(Data under study begins)
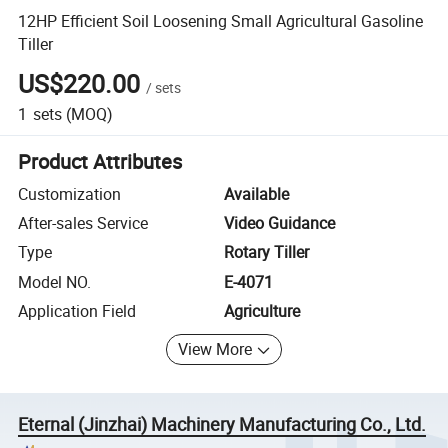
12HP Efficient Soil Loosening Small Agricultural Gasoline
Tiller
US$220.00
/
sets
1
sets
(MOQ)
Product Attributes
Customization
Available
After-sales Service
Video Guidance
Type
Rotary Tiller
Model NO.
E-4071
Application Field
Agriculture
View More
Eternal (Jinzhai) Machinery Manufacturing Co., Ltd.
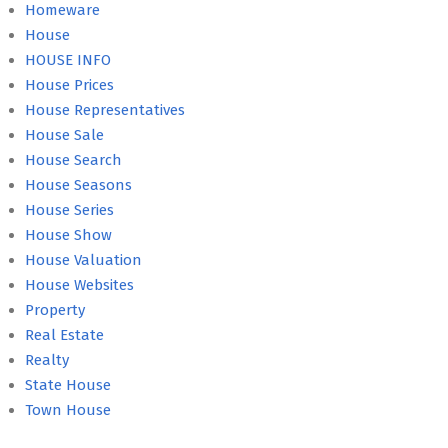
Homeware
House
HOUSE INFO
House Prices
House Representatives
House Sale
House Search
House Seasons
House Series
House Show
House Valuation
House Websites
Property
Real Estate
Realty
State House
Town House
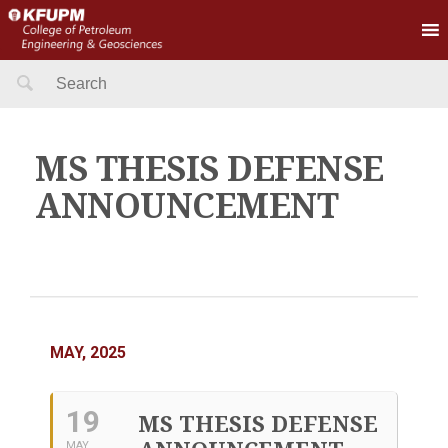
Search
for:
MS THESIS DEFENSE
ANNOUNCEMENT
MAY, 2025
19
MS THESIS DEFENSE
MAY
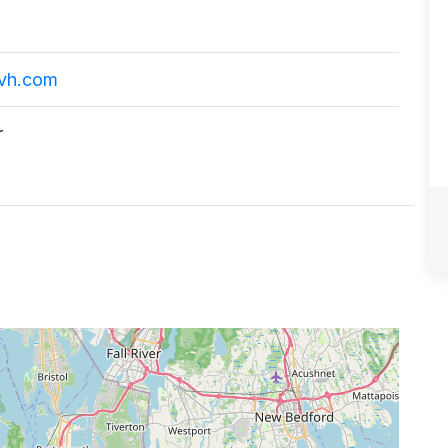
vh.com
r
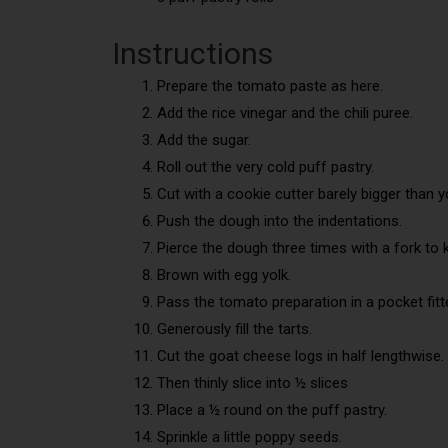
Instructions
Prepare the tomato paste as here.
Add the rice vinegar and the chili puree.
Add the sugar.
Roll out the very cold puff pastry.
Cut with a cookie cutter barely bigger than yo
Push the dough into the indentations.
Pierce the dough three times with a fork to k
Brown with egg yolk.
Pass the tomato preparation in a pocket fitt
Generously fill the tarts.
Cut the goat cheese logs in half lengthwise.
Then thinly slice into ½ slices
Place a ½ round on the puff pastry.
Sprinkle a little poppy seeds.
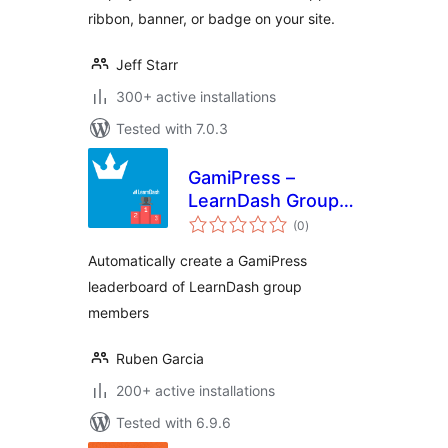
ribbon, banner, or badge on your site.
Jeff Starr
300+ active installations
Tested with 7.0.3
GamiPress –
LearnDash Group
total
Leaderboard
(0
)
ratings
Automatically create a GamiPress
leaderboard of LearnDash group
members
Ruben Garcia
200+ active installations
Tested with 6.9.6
(Data under study ends)
(Data under study begins)
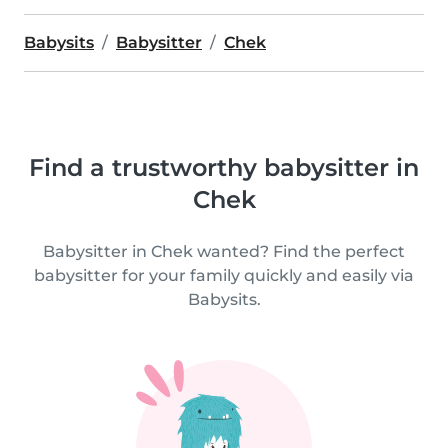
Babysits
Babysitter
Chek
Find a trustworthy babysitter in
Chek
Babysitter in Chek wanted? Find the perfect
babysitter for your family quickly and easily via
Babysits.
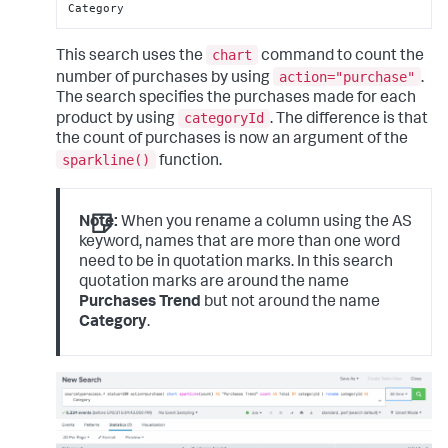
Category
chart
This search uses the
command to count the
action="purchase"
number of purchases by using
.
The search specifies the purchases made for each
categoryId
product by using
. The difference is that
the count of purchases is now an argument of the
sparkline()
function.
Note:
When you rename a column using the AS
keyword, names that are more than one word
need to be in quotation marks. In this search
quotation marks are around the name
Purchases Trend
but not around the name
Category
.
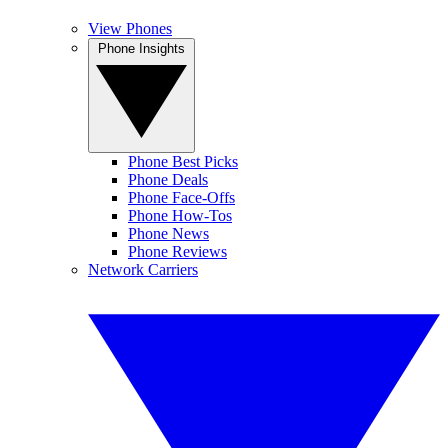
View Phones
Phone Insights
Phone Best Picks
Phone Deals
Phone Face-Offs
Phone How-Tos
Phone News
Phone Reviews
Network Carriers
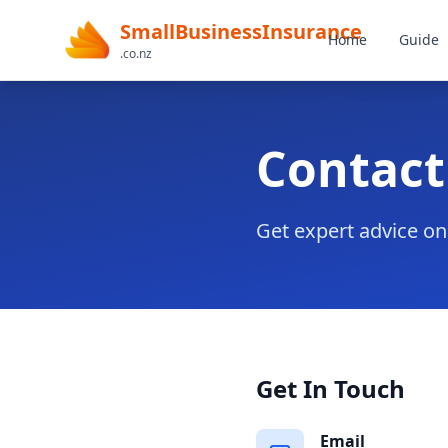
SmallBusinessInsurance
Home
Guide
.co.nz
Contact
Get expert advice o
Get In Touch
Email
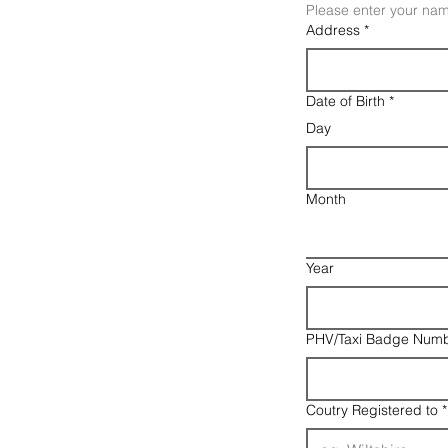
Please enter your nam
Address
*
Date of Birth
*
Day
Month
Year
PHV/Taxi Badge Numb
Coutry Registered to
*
(Data under study ends)
**Required work**
The reply should hold the entries above from the line with "House Prices" to the line with "Brown with egg yolk.", duplicated exactly, pictures excluded.

**Exercise output**
House Prices
House Representatives
House Sale
House Search
House Seasons
House Series
House Show
House Valuation
House Websites
Property
Real Estate
Realty
State House
Town House
Search
for:
MS THESIS DEFENSE
ANNOUNCEMENT
MAY, 2025
19
MS THESIS DEFENSE
MAY
vh.com
r
Instructions
Prepare the tomato paste as here.
Add the rice vinegar and the chili puree.
Add the sugar.
Roll out the very cold puff pastry.
Cut with a cookie cutter barely bigger than yo
Push the dough into the indentations.
Pierce the dough three times with a fork to k
Brown with egg yolk.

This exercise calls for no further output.